We interrupt these regularly scheduled CES announcements for a Love Hz Special Report…
Yeah, that Newsted.
For some folks, Metallica died along with Cliff Burton on a supposedly icy road in Sweden in 1986. But for me, The Four Horsemen lost their soul when Jason Newsted departed the band in 2001.
To say that Cliff Burton was the most talented composer and musician in the band isn’t much of a stretch. Jason Newsted was never able to achieve the musical heights of his predecessor — thanks in part to James Hetfield and Lars Ulrich’s massive egos — but he more than made up for any shortcomings as a songwriter or a player with unparalleled intensity.
I had the pleasure of watching in person as Jason fronted the band, filling in for an injured James on a sweltering July day in 2000. Sure Jason had a little help from Korn, Kid Rock, and System of a Down, but Jason’s intensity and passion for music were on display in full force. The audience felt a true connection with a guy who was giving his all during a less-than-ideal situation — most bands would have simply canceled the show. Metallica not only played a blistering all-star set, they came back the next month and played a make-up show that was just as energetic at as the first… with Jason leading the charge again (albeit in the shadow of James Hetfield).
Jason Newsted has been out of Hetfield and Ulrich’s shadow for quite some time now, and he’s largely been out of the spotlight, save for a few side side projects and a Metallica reunion or two. Now Jason is back and out in front with a three-piece band that bears his name. (In your face Lars and James!)
Metal is the band’s debut EP. It’s available now on iTunes for a why-the-heck-not price of $3.99. There will be a natural tendency to compare this effort with the recent or even classic releases of Jason’s former band. Fair enough, but set aside what you know about Jason’s previous work and take this EP for what it is: a collection of four hard rocking songs that proves Jason is as talented as we’ve suspected.
I didn’t fall in love with Metal immediately. I had a preconceived notion of what Jason’s vocals should sound like (see, there I go with silly comparisons) and it was jarring to hear Jason sound (almost) like a completely different person than I’ve been accustomed to for all my years as a Metallica fan.
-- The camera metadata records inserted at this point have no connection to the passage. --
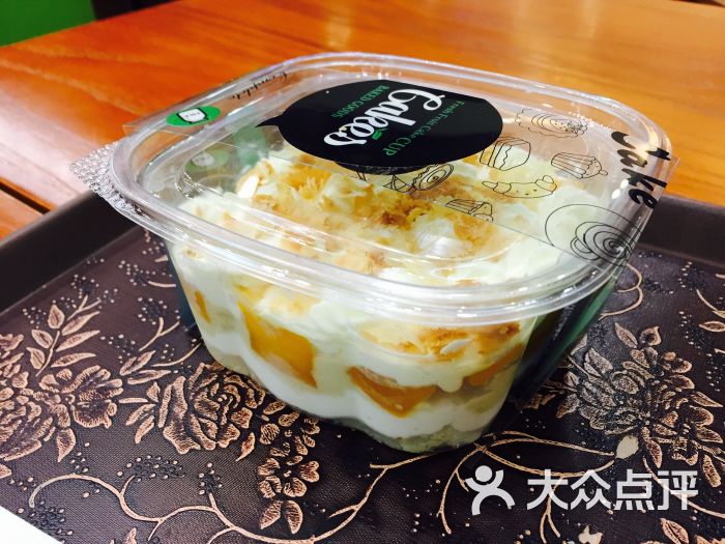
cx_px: 362
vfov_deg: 48.2
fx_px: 607
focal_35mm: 29
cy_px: 272
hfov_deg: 61.7
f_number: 2.2
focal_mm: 4.15
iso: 125
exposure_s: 1/33
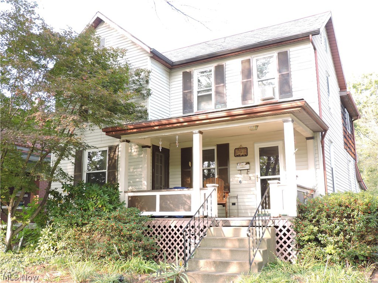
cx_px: 189
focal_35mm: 35
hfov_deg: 52.6
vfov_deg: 40.7
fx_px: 382
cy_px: 142
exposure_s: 1/50
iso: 140
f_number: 3.3
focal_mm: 6.2
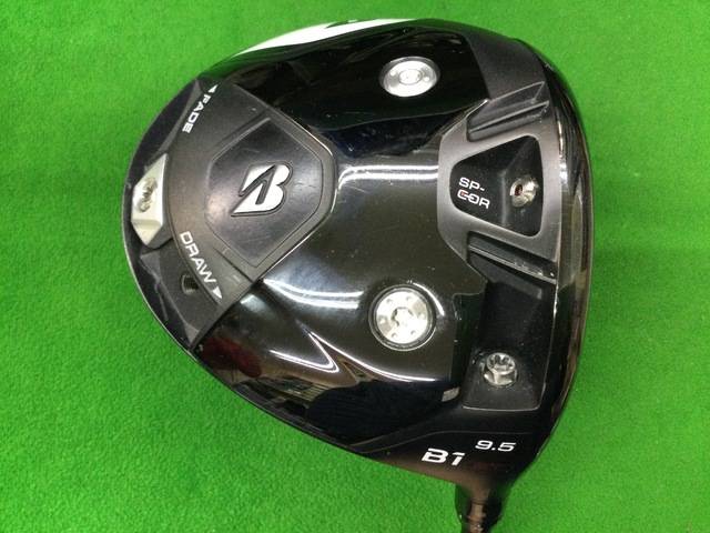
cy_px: 266
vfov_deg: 45.4
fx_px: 636
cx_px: 355
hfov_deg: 58.4
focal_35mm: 31
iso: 200
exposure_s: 1/30
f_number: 2.4
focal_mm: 3.3
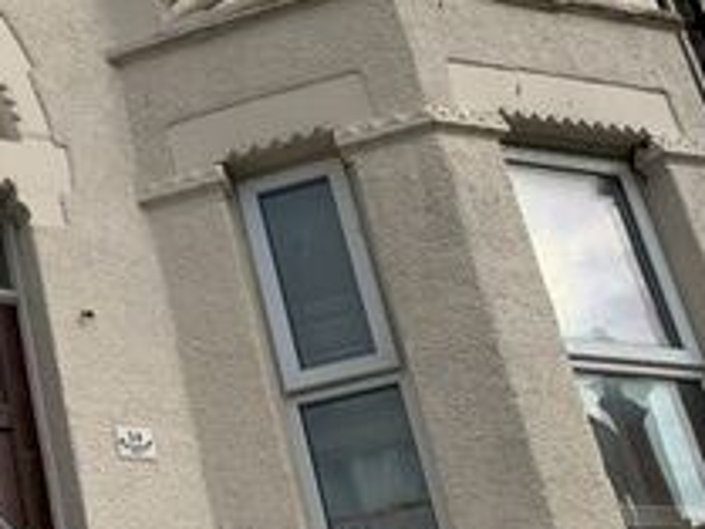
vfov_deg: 16.8
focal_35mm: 87
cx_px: -206
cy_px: 62
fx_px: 1773
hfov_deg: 20.6
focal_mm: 4.25
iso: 25
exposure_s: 1/2160
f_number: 1.8
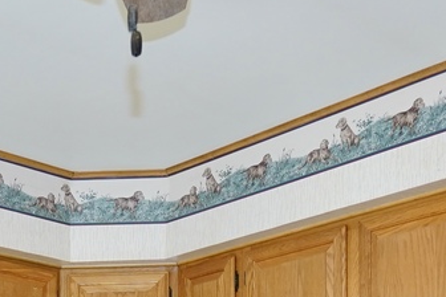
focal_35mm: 82
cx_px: 56
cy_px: 556
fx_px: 1016
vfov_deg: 14.4
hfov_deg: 24.2
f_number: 4
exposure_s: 1/160
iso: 1250
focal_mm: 17
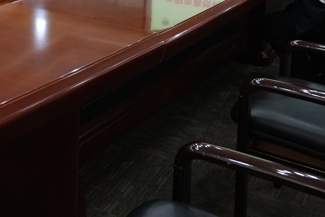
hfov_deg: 27.3
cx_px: 6
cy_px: -122
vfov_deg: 17.3
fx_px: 632
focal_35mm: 70
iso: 2500
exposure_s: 1/160
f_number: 4
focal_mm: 20
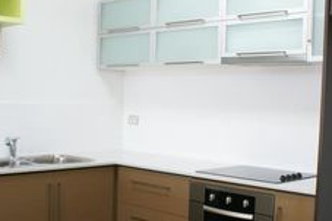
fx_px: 516
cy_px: 146
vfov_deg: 24.1
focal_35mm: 56
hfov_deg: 35.3
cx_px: 107
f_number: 4
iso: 100
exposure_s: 1/40
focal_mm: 18
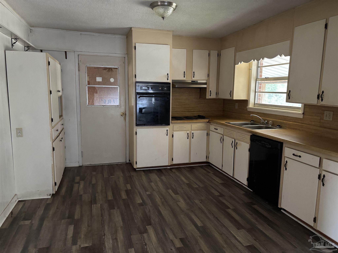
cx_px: 169
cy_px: 126
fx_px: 254
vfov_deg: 53.1
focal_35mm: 26
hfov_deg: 67.3
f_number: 1.6
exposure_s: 1/30
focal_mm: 5.96
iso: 640
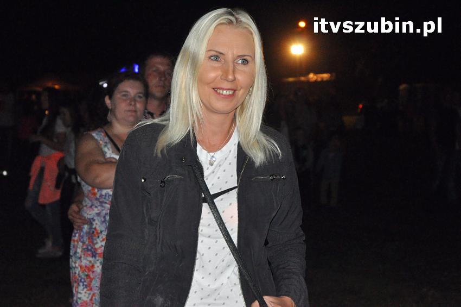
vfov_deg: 18.9
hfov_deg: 28.1
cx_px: 230
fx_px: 921
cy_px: 154
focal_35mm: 72
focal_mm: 48
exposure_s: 1/60
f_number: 5.6
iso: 3200
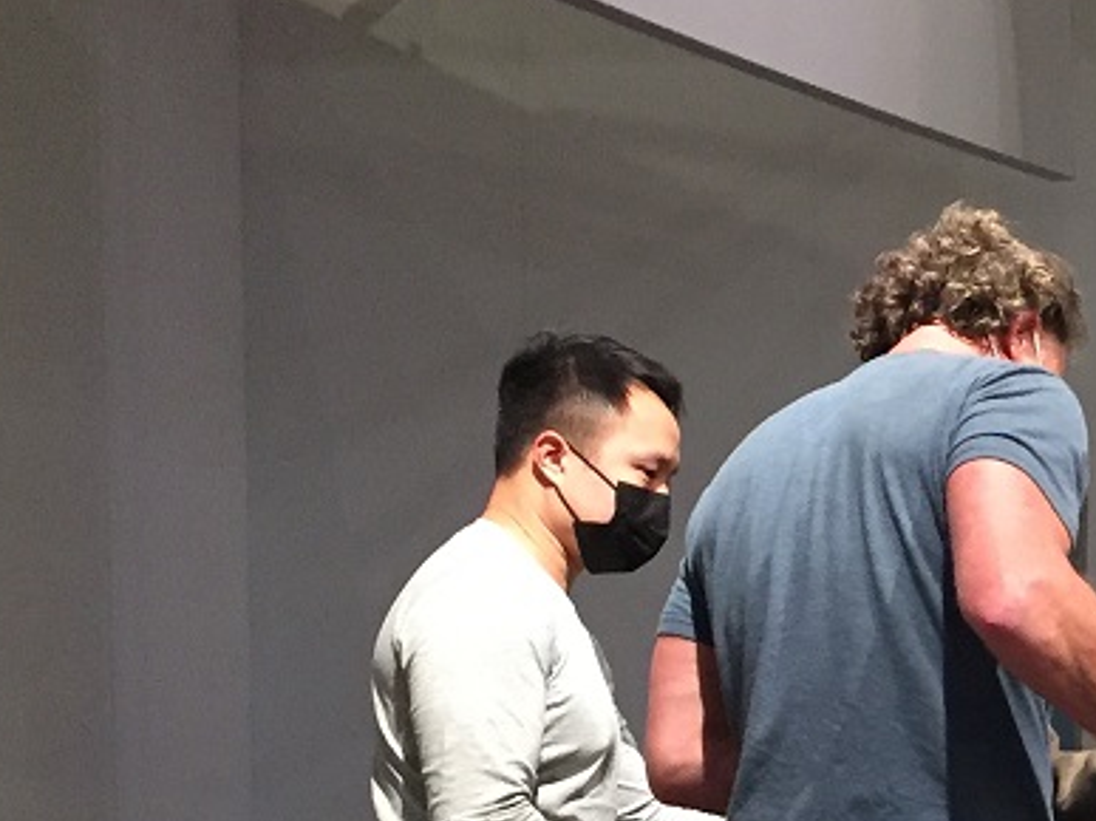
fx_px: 2849
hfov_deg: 20.5
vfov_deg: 15.9
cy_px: 926
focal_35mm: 90
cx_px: 1294
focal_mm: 4.15
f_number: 2.2
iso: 200
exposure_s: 1/30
Metal features a vocal effect that is, in a word, strange. But once I listened a second time, and a third, and a fourth… (after a while I couldn’t take the album off “repeat”) it just sort of worked. The thing is, the music is so darn good. Good enough to carry the album, and good enough to make the listener forget about the unfamiliar vocal style on display here.
The opening track, “Soldierhead,” sets the pace with pounding drums from Jesus Mendez Jr. and rapid-fire guitar work by Jessie Farnsworth. Then, just before the two-minute mark, Jason takes center stage with a bass interlude that serves as a basis for the song’s first tempo change. But things don’t slow down for long as Farnsworth eventually stretches out for a brief but effective solo.
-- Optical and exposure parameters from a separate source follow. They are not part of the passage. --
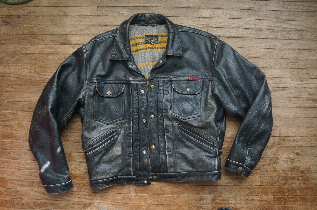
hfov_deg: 62.0
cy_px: 105
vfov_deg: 43.5
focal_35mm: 30
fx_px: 264
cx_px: 158
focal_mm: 20
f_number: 4
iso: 2500
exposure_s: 1/160
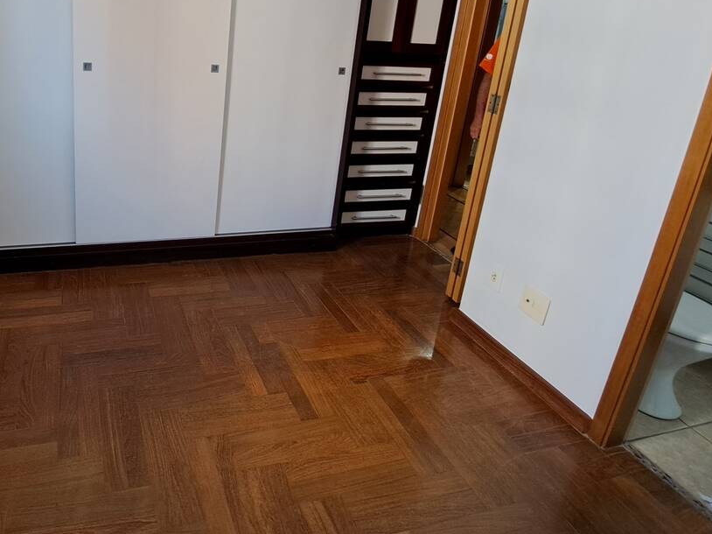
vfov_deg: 56.2
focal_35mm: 23
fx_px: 473
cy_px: 139
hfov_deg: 70.6
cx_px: 210
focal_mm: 1.74
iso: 100
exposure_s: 1/40
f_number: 2.2
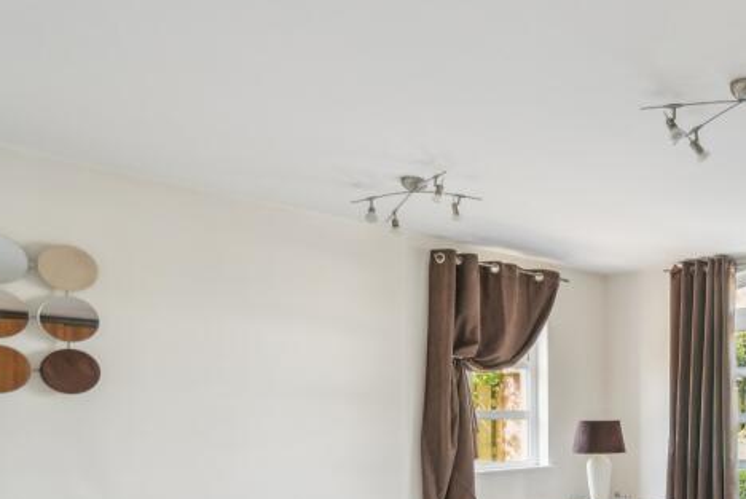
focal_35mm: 35
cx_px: 791
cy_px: 427
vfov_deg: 36.1
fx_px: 726
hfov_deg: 43.9
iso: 640
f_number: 5
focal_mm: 16
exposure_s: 1/15
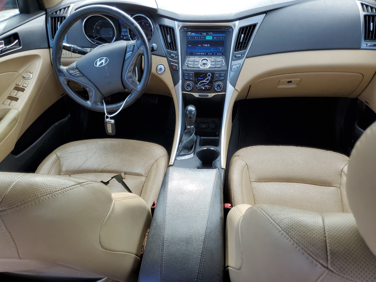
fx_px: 282
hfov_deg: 67.3
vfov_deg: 53.1
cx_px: 188
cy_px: 141
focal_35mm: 26
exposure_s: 1/217
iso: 50
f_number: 1.5
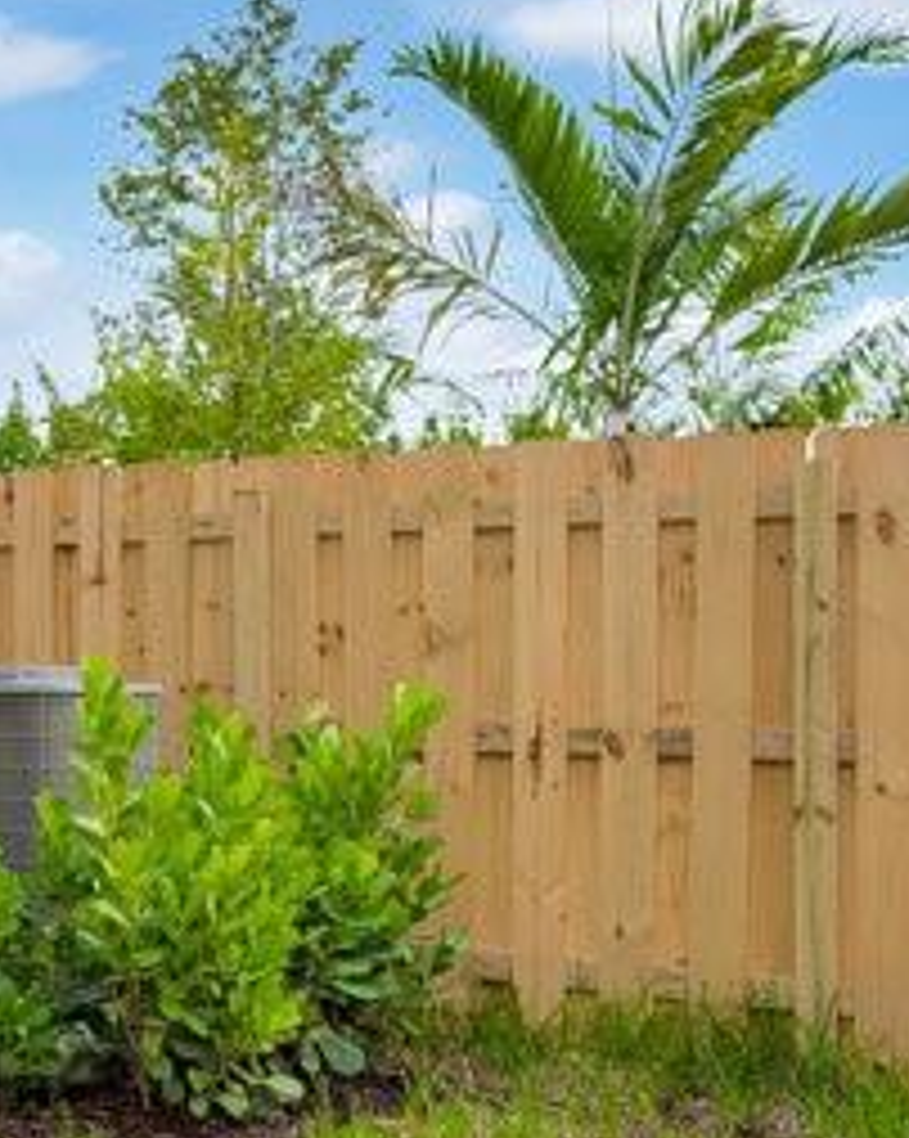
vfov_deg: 35.8
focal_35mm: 52
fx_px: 1751
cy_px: 717
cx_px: -504
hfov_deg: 22.8
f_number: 4.5
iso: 100
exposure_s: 1/320
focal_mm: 14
“Godsnake” is next. The track is slightly slower than the opener, but it’s heavier. Try not to bang your head during the closing line of the first verse — Shake Rattle Dance All Night — it’ll be next to impossible. The song chugs along for its entire five-minute running time with Jason’s bass ever-present just below the surface. You’ll want to queue this one up again. Trust me.
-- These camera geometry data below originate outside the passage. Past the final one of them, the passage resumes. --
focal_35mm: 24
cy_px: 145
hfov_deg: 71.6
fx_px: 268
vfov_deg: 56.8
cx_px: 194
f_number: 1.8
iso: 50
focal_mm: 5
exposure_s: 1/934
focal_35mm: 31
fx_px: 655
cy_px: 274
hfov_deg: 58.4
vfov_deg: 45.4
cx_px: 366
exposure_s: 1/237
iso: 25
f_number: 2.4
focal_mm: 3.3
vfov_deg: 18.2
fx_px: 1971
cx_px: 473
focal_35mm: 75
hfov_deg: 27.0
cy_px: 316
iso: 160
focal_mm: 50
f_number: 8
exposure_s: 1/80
“King of the Underdogs” (Jason’s anthem, perhaps, after 14 years as a background player?) begins with a healthy dose of bass before sharing the soundscape with another thumping drum beat from Mendez. During the often repeated king of the underdogs line, Jason’s bass positively pulses. And near the end of the track as Jason growls underdogs rise, bass provides the backbone for a haunting solo by Farnsworth.
Bass. Are you sensing a theme here? And why not? Jason’s the guy who had most of his work on …And Justice for All mixed out. I would have been disappointed with anything less than a low-end feast here.
Metal closes with “Skyscraper,” another tune with healthy amounts of bass and a number of tempo changes. Here Jason says to “ride out the storm.” Good advice from a guy who gave his heart and soul to one of the biggest bands in the world and lived to tell the tale. If Metal has one flaw it’s that there aren’t more songs. One can only hope that this 22-minute EP is merely a teaser of more great and heavy things to come from these three talented musicians and songwriters. Make an effort to get past any initial reservations about the vocals. Metal will reward your patience.